▶ **Task to carry out**
In the listing below, find each line with the string "space" and return it.

▶ **Information shown**
:::::

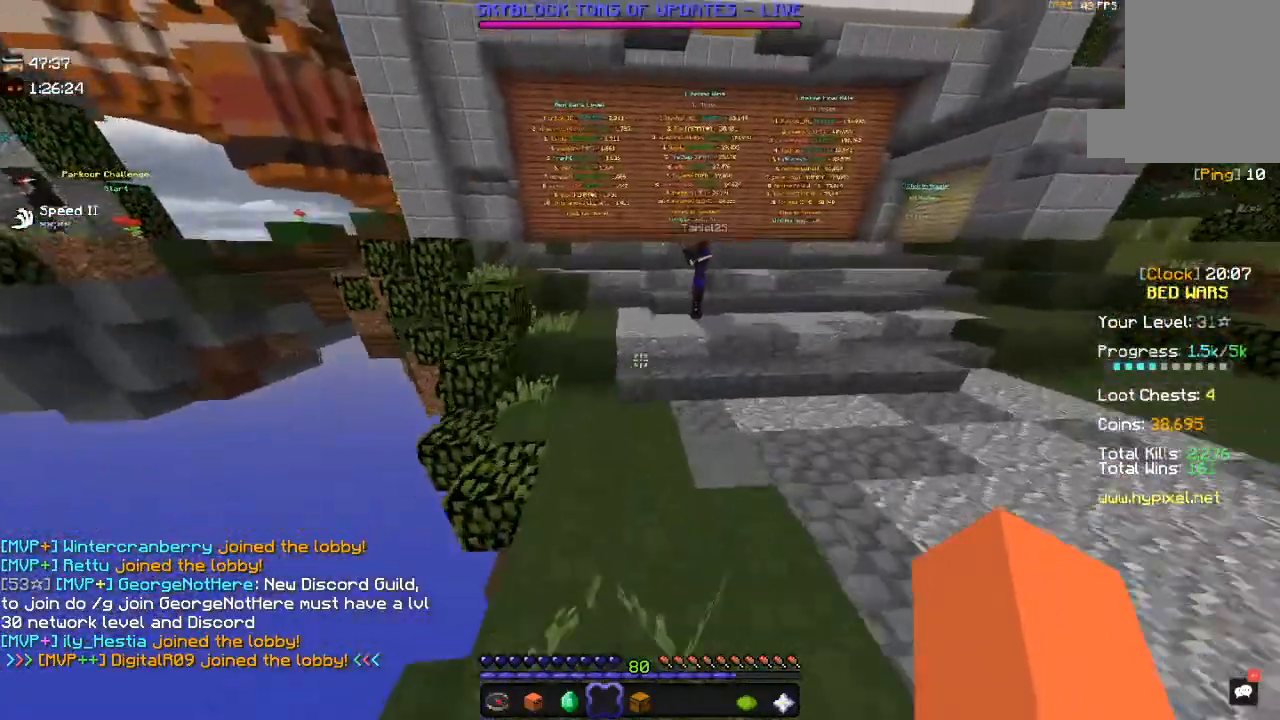
{"keys": ["space", "w"], "mouse": [], "events": [[117, "space", "up"], [434, "space", "down"]]}
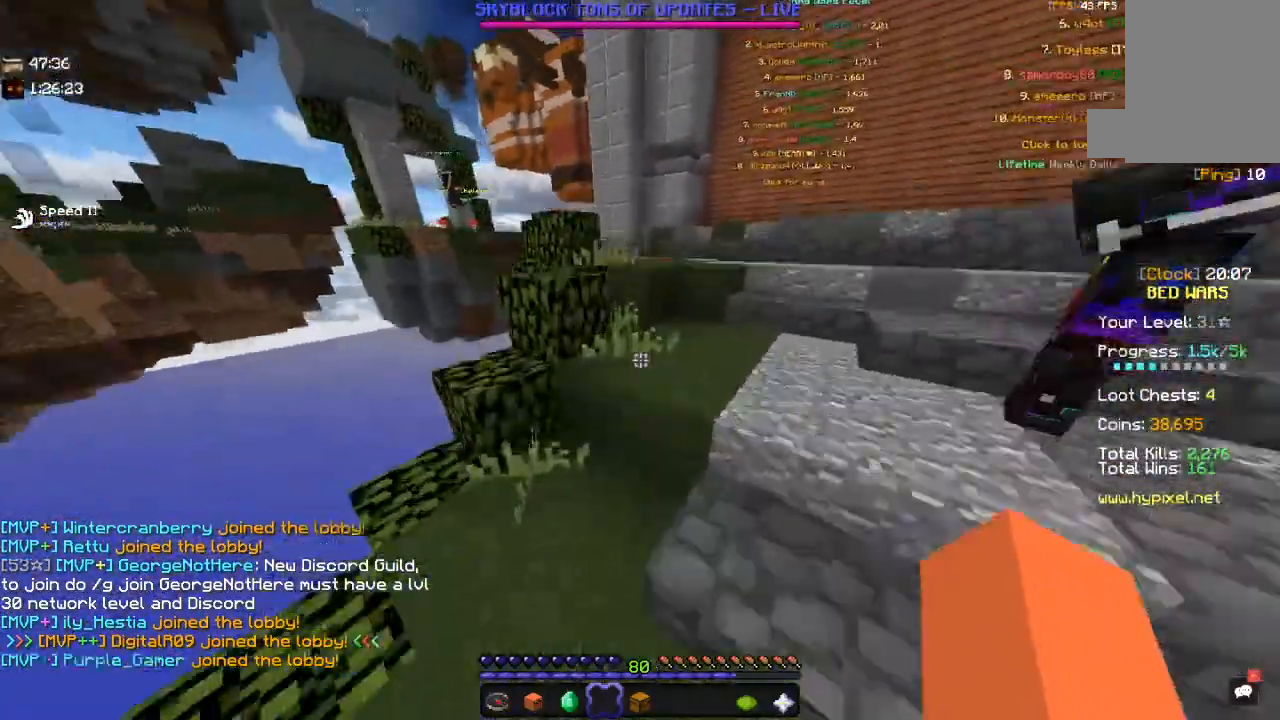
{"keys": ["w"], "mouse": [], "events": [[267, "space", "up"]]}
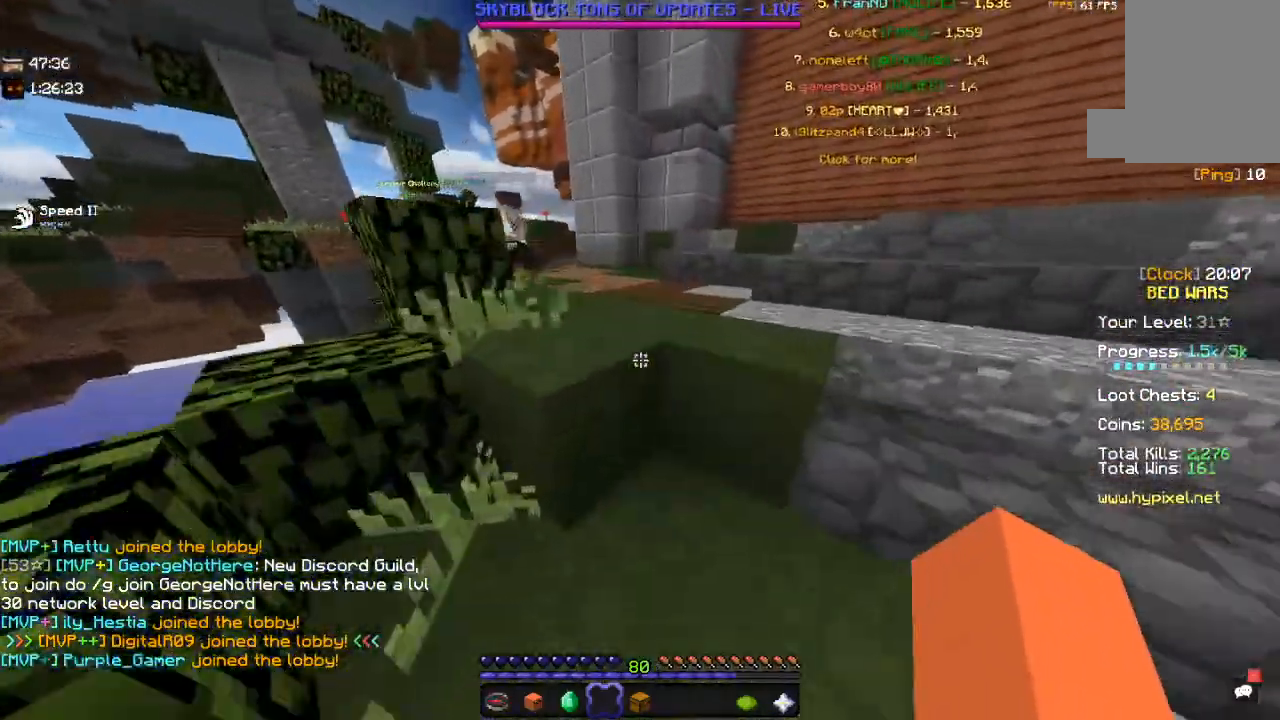
{"keys": ["a", "w"], "mouse": [], "events": [[317, "a", "down"]]}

:::::

▶ **Answer to this exercise**
{"keys": ["space", "w"], "mouse": [], "events": [[117, "space", "up"], [434, "space", "down"]]}
{"keys": ["w"], "mouse": [], "events": [[267, "space", "up"]]}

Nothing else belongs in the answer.